The reason we know that the word of God is in the heart is that the Hebrew word “I have treasured” (tsaphan), in its 30-some uses in the Old Testament, almost always means “hide” or “store.” It only secondarily comes to mean “to treasure” since hiding was what you did with your treasures in the days before there were banks (see Job 23:12; Proverbs 2:1). So we know that when the psalmist says, “Thy word I have treasured in my heart,” he does not just mean that the act of valuing happens in his heart, but that the word is being hidden and stored up there as something valuable—like a treasure.
So the teaching in this verse is that one way to keep from sinning—one way to attain the ultimate reason for being, to live for the glory of God by enjoying him forever—is to store up the word of God in our hearts as something very precious. When we have the word of God stored or hidden in our hearts, and treasure it like gold and silver, that word will function to keep us from sin.
Two Things that Keep us from Sinning
It’s not just one thing, but two things that keep us from sinning and move us to glorify and enjoy God. It is not just having the word stored. Nor is it is just valuing the word. It is both. Both are crucial. We value the word and therefore we have it stored in our hearts. And the two together give us the power to stand against the temptations to sin. It is a (1) superior treasure, (2) present and active, that conquers sin.

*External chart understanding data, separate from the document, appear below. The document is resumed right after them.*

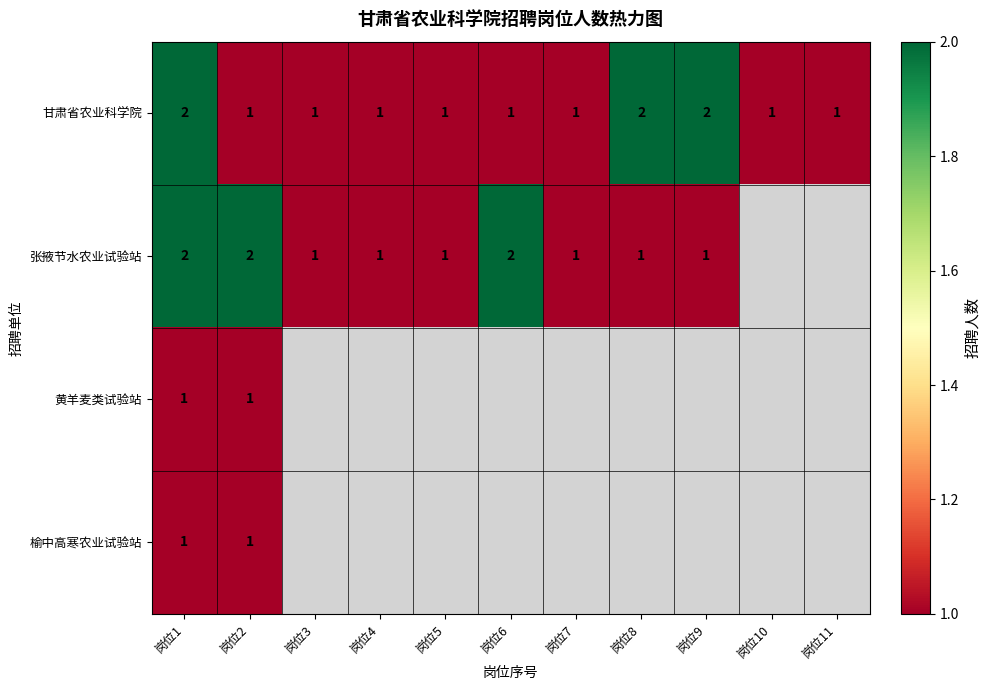

What is the sum of the 甘肃省农业科学院 values at 岗位3 and 岗位11?

2.0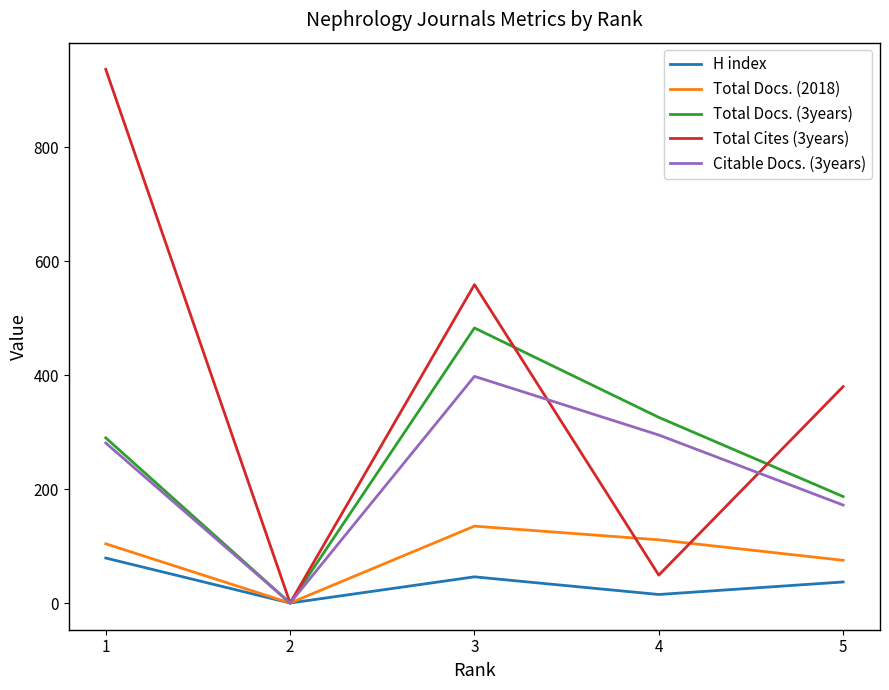

What is the maximum value shown in the chart?

937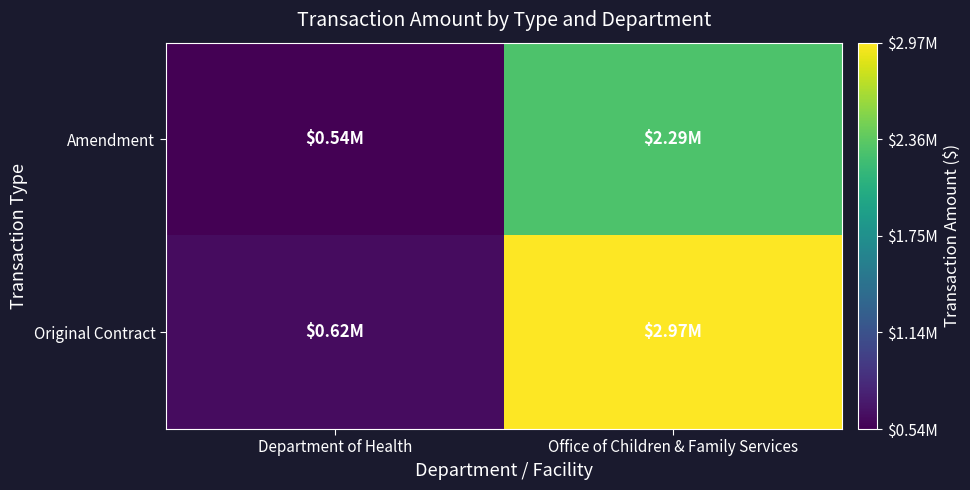

Rank the series by their maximum value, from highest to lowest.

Original Contract, Amendment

So I believe that the Bible teaches us to memorize scripture the way an ant gathers food in summer: because it is so valuable and will be needed in the winter months. “[The ant] prepares her food in the summer, and gathers her provision in the harvest” (Proverbs 6:8). Memorizing scripture is not a discipline for its own sake. It is because the scriptures are a treasure and will be needed before the day is done to help you escape a sinful attitude and live a life that glorifies God.